_Work request A_
Retype the passage of the corporate earnings text that opens with the words containing "The third-quarter US" and closes with "terms (figure 1).".
_Work request B_
Continue the commentary on US corporate earnings growth from its last sentence.

_Text provided_
********

Corporate earnings growth broadening?

The third-quarter US earnings season has crept up on us, beginning with the major banks on Friday.

Analysts are expecting a fifth consecutive quarter of year-on-year earnings growth for the market as a whole, albeit at a more modest rate of 4.2%¹ (after Q2’s 11%). Momentum is expected to persist through next year, broadening to other regions and sectors, which seems plausible to us.

America leads the charge

From a global investment standpoint, the US earnings trajectory matters most: its share of global earnings has grown considerably relative to its developed-market peers, particularly after the global financial crisis, and the world’s most valuable companies are listed there. Meanwhile, the 12-month trailing earnings profile for the other major developed markets has been roughly flat over the past two decades, and is yet to return to its 2008 high in nominal US dollar terms (figure 1).

********

_The data_
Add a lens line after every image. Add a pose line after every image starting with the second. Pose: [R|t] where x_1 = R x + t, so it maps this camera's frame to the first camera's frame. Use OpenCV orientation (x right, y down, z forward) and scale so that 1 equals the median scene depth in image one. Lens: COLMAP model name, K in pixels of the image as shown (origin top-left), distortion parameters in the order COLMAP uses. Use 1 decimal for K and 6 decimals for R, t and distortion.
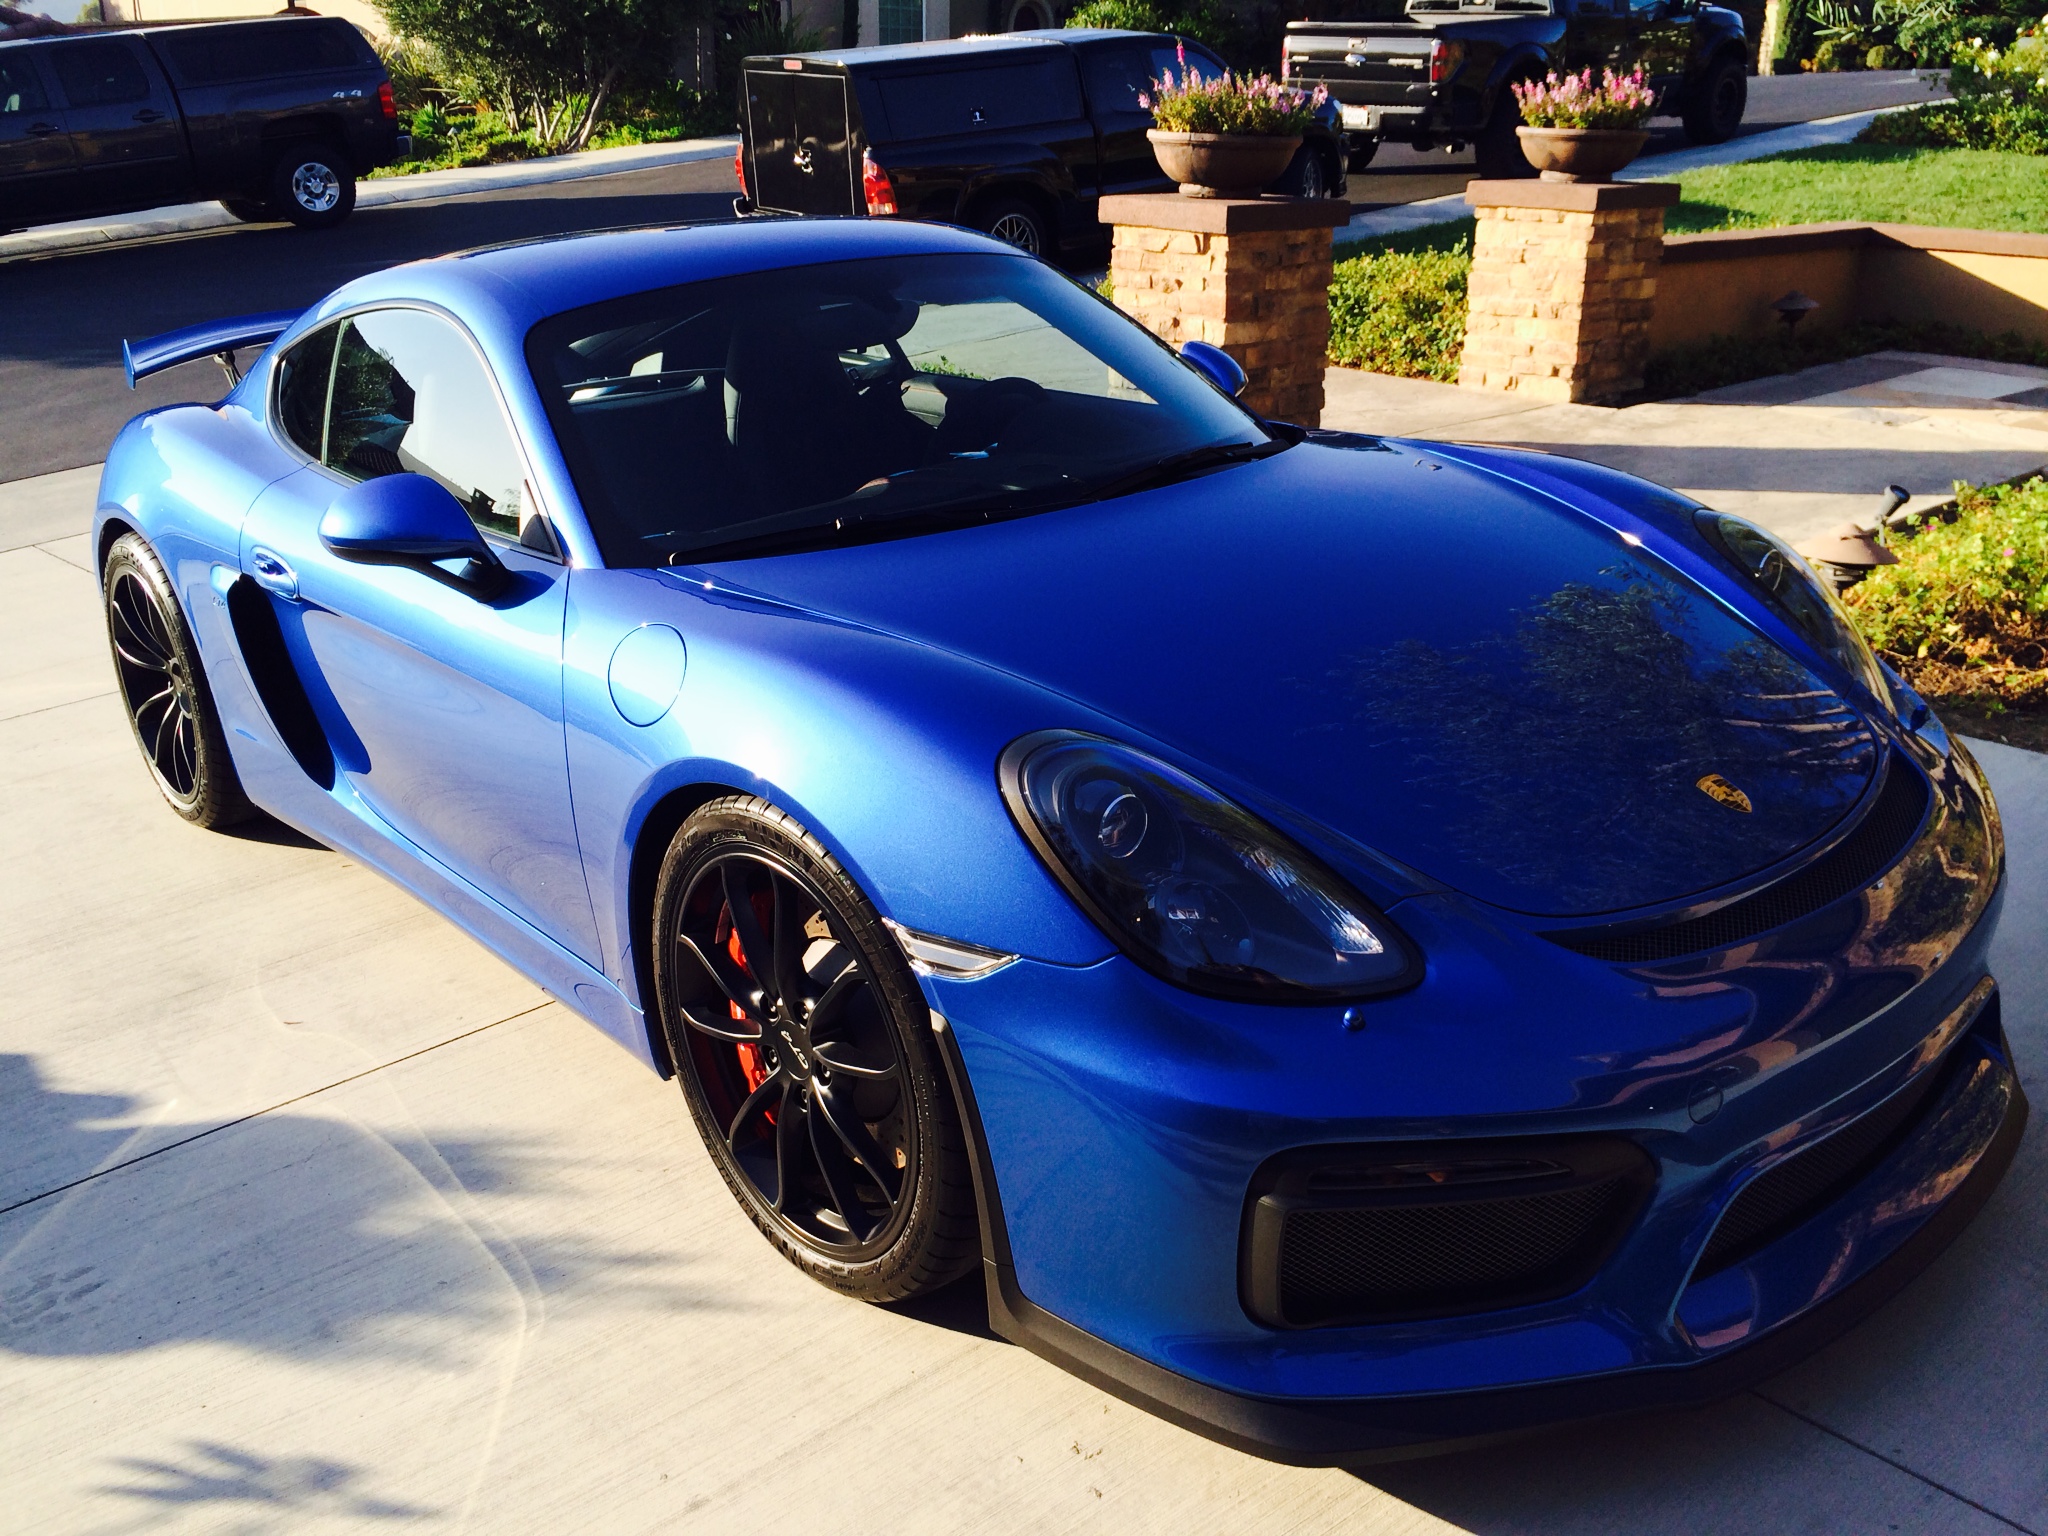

********

_Answer box A_
The third-quarter US earnings season has crept up on us, beginning with the major banks on Friday.

Analysts are expecting a fifth consecutive quarter of year-on-year earnings growth for the market as a whole, albeit at a more modest rate of 4.2%¹ (after Q2’s 11%). Momentum is expected to persist through next year, broadening to other regions and sectors, which seems plausible to us.

America leads the charge

From a global investment standpoint, the US earnings trajectory matters most: its share of global earnings has grown considerably relative to its developed-market peers, particularly after the global financial crisis, and the world’s most valuable companies are listed there. Meanwhile, the 12-month trailing earnings profile for the other major developed markets has been roughly flat over the past two decades, and is yet to return to its 2008 high in nominal US dollar terms (figure 1).

_Answer box B_
Figure 1: Trailing (actual) earnings per share

Rebased series (100 = January 1990, USD terms)

Corporate Earnings Blog Figure 1.jpg

Source: Rothschild & Co, Datastream, I/B/E/S, MSCI

Since 2020, however, continental Europe – whose historic earnings have lagged due to their greater exposure to slower growing and less profitable ‘value’ sectors – have surprisingly kept pace with the US in dollar terms. In other developed regions, the UK (greater exposure to commodity-producing sectors and almost no technology), and Japan (not a conventionally capitalist or earnings-focused economy), have seen their trailing earnings rise by half as much during that period.

Earnings growth to continue – and broaden?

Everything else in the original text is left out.